Q: Is it better to have three square meals a day or to consume smaller meals more frequently?
A: It really depends on what suits your lifestyle. If you’re more inclined to have three meals, try to have your larger meals in the morning and afternoon with a light meal in the evening. But if your schedule is hectic or snacking is a habit of yours then five smaller meals spread throughout the day would probably fit you best. Just make sure that these are actually small meals and that you are not over-eating.

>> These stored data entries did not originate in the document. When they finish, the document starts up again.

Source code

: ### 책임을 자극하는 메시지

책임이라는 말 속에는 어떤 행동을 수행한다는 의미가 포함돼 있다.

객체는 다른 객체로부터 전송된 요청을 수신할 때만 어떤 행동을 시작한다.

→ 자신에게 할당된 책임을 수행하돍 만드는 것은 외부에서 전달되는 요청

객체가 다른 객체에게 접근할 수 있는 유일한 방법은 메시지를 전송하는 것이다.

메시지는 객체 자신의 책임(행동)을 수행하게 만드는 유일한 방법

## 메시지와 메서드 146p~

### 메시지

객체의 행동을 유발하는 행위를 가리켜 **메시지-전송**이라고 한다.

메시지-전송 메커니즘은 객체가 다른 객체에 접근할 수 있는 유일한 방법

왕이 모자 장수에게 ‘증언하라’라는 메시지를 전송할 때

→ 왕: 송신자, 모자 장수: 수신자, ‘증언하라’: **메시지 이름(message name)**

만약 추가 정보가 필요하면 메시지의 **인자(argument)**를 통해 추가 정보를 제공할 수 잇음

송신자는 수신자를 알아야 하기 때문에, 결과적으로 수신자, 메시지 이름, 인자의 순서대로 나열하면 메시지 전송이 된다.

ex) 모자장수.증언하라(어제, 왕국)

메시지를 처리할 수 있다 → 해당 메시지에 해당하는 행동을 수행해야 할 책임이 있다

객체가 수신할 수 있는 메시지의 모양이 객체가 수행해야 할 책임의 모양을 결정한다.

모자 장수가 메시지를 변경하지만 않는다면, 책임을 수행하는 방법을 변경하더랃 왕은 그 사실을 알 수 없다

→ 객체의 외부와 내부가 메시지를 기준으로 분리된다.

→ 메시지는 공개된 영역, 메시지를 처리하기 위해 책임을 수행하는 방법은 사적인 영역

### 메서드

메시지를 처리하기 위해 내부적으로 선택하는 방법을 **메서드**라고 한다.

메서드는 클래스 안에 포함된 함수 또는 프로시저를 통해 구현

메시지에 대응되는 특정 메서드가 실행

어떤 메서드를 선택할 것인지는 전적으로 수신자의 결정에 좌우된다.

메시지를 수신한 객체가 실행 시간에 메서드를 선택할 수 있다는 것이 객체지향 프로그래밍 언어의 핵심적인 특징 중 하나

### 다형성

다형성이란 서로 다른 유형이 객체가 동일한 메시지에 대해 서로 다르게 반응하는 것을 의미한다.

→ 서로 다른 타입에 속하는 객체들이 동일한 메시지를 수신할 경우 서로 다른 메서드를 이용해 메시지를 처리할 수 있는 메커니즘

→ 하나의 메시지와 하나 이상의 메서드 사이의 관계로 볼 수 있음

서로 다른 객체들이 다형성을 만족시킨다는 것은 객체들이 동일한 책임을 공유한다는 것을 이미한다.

Q: Should I be going carb free?
A: You definitely should not be going carb free – low-carb is a better option. Cut out sweet, sugary carbs and focus on wholesome carbs such as pulses, wholegrains and starchy vegetables like potatoes. Do remember that fruit, delicious and healthy as it is, also contains a lot of sugars so try to reduce the fruit portions you eat and focus on the less-sweet varieties.
Q: Do I need to stick to ‘diet’ or low-fat foods if I am trying to lose weight?
A: Not at all. Many low-fat or ‘diet’ foods are manufactured using additional sugars and/or hydrogenated fats – the latter of which has very negative effects on the body as it increases our risk of high cholesterol and cardiac issues.
We all need some fat in our diet – it’s beneficial to our health and makes food more palatable. Certain fats, like those in nuts, seeds and oily varieties of fish provide essential fatty acids which we need for the manufacturing of certain hormones, to maintain healthy blood vessels and to keep up the correct functioning of our nervous system.
We also need the fat-soluble vitamins A, D, E and K, which are only supplied by foods containing good fats. It's better to eat a little of the healthier fats (fish, nuts, seeds and vegetable oils, including avocados and olive oil) rather than cutting fat completely from the diet.
Q: Is cutting out gluten a good way to lose a few pounds?
A: A gluten-free diet is essential for those who suffer from coeliac disease, but there is no evidence to prove that it is effective for weight loss. In fact, in order to make them taste good gluten-free foods are often higher in GI, sugar and added fats while lower in overall nutrition and lacking in the fibre of their gluten-containing counterparts.
Rather than turning to gluten-free eating as a weight loss tool, focus on the amount of gluten-containing foods you eat (bread and cereals, for example), make sure you are eating the healthier varieties (like wholegrains, for example) and not overdoing portion sizes.